More than 1 in 10 Australian women have experienced emotionally abusive, harassing and controlling behaviours during the COVID-19 coronavirus pandemic, new research has revealed.
A survey of 15,000 Australian women, published Monday by the Australian Institute of Criminology, provides the “strongest evidence available” about domestic violence prevalence in Australia amid the pandemic.
The report reveals 1 in 10 women in a relationship has experienced physical or sexual violence in the past three months.
Of this group, a third stated domestic violence was unprecedented within their relationship — while over half of those who had endured domestic violence previously said the nature of the violence had escalated.
The report highlights various factors that may have contributed to the increased rates of domestic violence.
"These include victims and offenders spending more time together, increased social isolation and decreased social movement — which may restrict avenues for women to seek help — and increased situational stressors associated with domestic violence like financial stress and job insecurity,” the report reads. “Offenders can also feel out of control due to situational factors and use violence and abuse as a means of creating a sense of control. [There can also be] increased alcohol consumption among domestic violence perpetrators.”
Today’s Australian Institute of Criminology report showed very sobering statistics about domestic violence during COVID. That’s why our $150m response package and continued investment in counselling for women and children is so important. pic.twitter.com/4G190LnnpE— Anne Ruston (@Anne_Ruston) July 13, 2020
The survey also reports that a large portion of women attempted to seek help unsuccessfully.
A third of women who experienced domestic violence or coercive control revealed that they wanted to seek help from police or other services but could not due to safety reasons.
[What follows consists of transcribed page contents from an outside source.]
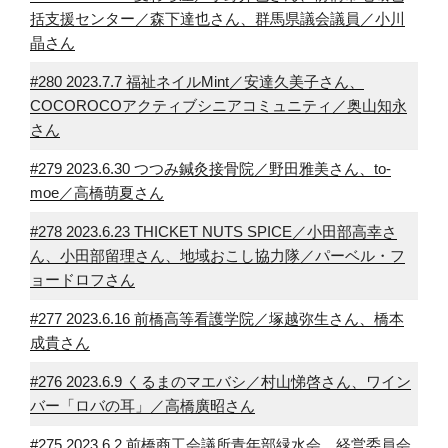
括支援センター／森下達也さん、群馬県議会議員／小川
晶さん
#280 2023.7.7 福祉ネイルMint／安達久美子さん、
COCOROCOアクティブシニアコミュニティ／奥山知永
さん
#279 2023.6.30 つつみ鍼灸接骨院／野田雅美さん、to-
moe／高橋萌夏さん
#278 2023.6.23 THICKET NUTS SPICE／小田部高幸さ
ん、小田部留理さん、地域おこし協力隊／パーベル・フ
ョードロフさん
#277 2023.6.16 前橋高等看護学院／塚越弥生さん、橋本
成貴さん
#276 2023.6.9 くるまのマエバシ／村山悌啓さん、ワイン
バー「ロバの耳」／高橋廣昭さん
#275 2023.6.2 前橋商工会議所青年部緑水会 経営委員会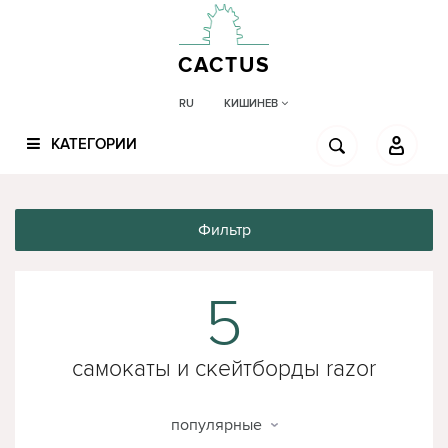
CACTUS
КИШИНЕВ
RU
КАТЕГОРИИ
Фильтр
5
самокаты и скейтборды razor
For women experiencing “more serious or complex forms of violence and abuse” from a current or former cohabiting partner, this figure reached 58%.
One in three women said they had called the police after the most recent attack.
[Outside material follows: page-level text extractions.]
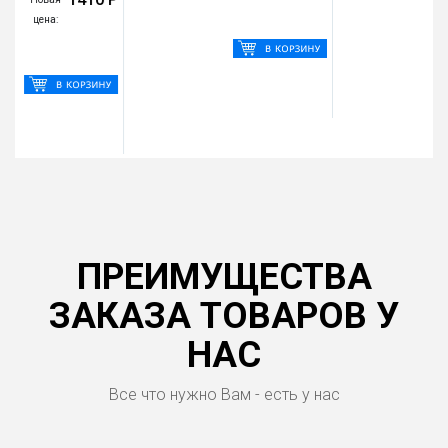
цена:
ПРЕИМУЩЕСТВА
ЗАКАЗА ТОВАРОВ У
НАС
Все что нужно Вам - есть у нас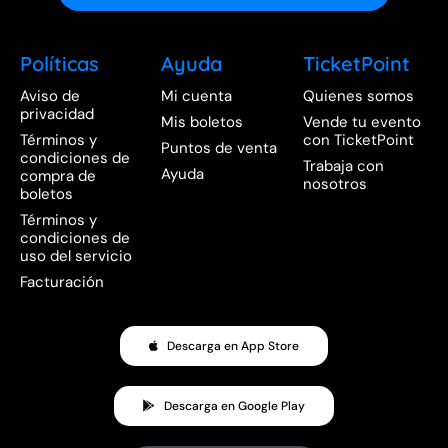
Políticas
Ayuda
TicketPoint
Aviso de
Mi cuenta
Quienes somos
privacidad
Mis boletos
Vende tu evento
Términos y
con TicketPoint
Puntos de venta
condiciones de
Trabaja con
Ayuda
compra de
nosotros
boletos
Términos y
condiciones de
uso del servicio
Facturación
Descarga en App Store
Descarga en Google Play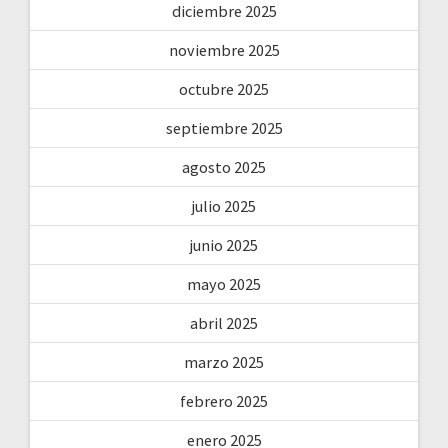
diciembre 2025
noviembre 2025
octubre 2025
septiembre 2025
agosto 2025
julio 2025
junio 2025
mayo 2025
abril 2025
marzo 2025
febrero 2025
enero 2025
Social Services Minister Anne Ruston said the Australian government was committed to addressing domestic violence.
On the same day the report was published, Ruston announced a new investment of over $3 million AUD over two years to family violence support. The funding will be distributed among 23 existing support providers across the country.
"Today’s Australian Institute of Criminology report showed very sobering statistics about domestic violence during COVID,” Ruston said in a media release. ”Our priority is ensuring that when people who are experiencing family and domestic violence reach out for support, they are able to access it as quickly as possible. That’s why our $150 million response package and continued investment in counselling for women and children is so important.”
The latest funding injection follows the Australian government’s $150 million domestic violence emergency response package in March and the launch of a parliamentary inquiry into domestic violence in May.